Temperatures over the last month have fluctuated greatly. Cold temperatures two weeks ago caused a reduction in glyphosate activity. Individual plants of lambsquarters and annual smartweed species where not completely controlled at a research location while other plants and other species were completely controlled. Cold weather in early June of 2008 also caused a reduction in glyphosate activity. The cold weather last week and early this week will likely cause glyphosate applications to be less effective until warmer temperatures persist.

The following paragraph about glyphosate activity during cool and cold weather can be found on page 88 of the 2009 North Dakota Weed Control Guide:
Weed control from glyphosate applied during cool and cold weather will take longer but the end result (weed control) will usually be the same as from application in warm weather. Ideal temperatures for applying POST herbicides are between 65 and 85 F. Speed of kill will be slower during cold weather also. Use higher rates to overcome reduced control if cold temperatures occur a few days before or if forecasted after application. Cold weather is a stress to plants. Weeds with low level resistance may not be controlled whether in good or adverse conditions. Proper timing of glyphosate application is critical for adequate weed control. Glyphosate applied during cold weather and to large weeds will result in less weed control. AMS enhances weed control and can partially overcome reduced control of stressed plants.

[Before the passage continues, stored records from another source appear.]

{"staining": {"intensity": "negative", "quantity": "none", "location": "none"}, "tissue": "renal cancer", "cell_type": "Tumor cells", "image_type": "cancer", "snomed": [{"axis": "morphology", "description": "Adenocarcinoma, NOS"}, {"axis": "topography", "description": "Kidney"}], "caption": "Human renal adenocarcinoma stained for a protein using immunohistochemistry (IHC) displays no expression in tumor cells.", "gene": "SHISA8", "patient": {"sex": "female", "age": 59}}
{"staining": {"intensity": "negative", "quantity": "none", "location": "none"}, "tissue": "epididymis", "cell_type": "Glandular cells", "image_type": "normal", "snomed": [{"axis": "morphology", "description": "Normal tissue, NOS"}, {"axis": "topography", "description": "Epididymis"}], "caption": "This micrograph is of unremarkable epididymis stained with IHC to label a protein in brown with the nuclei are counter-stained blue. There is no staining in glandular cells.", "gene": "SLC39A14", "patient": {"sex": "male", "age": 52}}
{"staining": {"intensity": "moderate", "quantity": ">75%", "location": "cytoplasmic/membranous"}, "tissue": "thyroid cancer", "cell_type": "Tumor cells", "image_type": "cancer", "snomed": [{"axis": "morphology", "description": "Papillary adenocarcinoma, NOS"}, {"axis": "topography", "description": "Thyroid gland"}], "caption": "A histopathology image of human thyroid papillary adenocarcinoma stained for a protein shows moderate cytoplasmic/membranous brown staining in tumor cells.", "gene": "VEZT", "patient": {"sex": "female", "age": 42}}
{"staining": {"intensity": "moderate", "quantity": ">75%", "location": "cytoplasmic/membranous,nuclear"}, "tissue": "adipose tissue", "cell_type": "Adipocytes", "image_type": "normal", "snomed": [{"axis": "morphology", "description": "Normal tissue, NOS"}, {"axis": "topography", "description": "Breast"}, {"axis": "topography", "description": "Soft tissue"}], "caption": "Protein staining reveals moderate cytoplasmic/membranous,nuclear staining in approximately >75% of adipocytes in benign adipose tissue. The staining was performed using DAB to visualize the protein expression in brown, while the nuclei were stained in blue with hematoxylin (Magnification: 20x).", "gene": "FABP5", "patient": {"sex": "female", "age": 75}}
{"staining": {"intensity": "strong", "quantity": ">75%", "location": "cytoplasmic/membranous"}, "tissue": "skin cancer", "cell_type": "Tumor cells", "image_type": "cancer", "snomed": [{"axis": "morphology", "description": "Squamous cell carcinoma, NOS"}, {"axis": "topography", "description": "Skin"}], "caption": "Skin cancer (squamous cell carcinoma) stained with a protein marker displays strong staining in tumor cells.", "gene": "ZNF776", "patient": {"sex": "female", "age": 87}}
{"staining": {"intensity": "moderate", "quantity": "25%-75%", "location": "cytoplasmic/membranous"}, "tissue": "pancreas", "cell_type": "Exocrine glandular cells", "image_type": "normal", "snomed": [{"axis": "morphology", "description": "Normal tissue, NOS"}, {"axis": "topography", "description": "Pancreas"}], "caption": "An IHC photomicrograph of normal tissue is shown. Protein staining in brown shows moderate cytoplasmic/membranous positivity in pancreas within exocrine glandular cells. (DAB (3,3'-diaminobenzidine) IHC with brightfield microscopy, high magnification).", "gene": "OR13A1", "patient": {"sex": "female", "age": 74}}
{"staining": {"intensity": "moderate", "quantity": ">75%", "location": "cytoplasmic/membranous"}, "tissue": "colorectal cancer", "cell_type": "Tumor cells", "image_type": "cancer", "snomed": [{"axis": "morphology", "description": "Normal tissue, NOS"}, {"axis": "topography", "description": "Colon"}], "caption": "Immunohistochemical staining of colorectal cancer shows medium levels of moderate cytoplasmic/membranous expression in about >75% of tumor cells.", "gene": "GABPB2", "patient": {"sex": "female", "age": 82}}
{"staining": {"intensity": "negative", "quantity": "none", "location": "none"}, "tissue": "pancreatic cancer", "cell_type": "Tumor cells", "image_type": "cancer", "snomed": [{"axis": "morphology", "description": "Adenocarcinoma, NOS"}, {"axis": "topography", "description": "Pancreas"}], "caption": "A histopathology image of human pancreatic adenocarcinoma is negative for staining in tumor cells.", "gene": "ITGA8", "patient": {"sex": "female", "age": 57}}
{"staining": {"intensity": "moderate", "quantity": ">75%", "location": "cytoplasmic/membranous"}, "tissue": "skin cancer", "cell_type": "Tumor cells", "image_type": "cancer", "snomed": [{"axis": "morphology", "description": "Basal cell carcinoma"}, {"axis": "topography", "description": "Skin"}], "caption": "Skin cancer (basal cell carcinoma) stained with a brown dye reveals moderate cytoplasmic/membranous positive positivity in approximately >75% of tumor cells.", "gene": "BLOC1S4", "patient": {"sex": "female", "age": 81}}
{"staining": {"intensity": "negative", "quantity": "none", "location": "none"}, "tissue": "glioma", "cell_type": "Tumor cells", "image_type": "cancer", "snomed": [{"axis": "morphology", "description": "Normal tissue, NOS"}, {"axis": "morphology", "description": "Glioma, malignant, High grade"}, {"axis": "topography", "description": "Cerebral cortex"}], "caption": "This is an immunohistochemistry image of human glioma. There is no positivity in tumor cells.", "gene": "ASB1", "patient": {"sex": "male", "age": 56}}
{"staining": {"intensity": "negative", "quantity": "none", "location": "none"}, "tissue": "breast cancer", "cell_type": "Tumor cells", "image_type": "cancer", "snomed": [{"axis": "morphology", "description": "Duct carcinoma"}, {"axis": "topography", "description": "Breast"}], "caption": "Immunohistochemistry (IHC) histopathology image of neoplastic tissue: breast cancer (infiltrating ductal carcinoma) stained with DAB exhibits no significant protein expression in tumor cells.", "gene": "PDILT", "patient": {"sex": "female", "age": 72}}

Waiting for warmer temperatures may not be a viable option because too many acres need to be sprayed and plants become older and larger making them more difficult to control. Only wait if you have time and temperatures will improve in the next few days. The best recommendation is to carefully scout fields 10 to 14 days after the initial glyphosate application to determine if plants present at the time of application were controlled. If plants have survived the initial application, allow them to resume normal growth before applying the second glyphosate application or apply a second glyphosate application 21 days after the initial application. Apply the maximum labeled-rate of glyphosate remaining for the second application. Another option would be to apply an herbicide with an alternative mode of action to control the surviving plants, however, plants are likely to be too large for other herbicides to effectively control the surviving plants.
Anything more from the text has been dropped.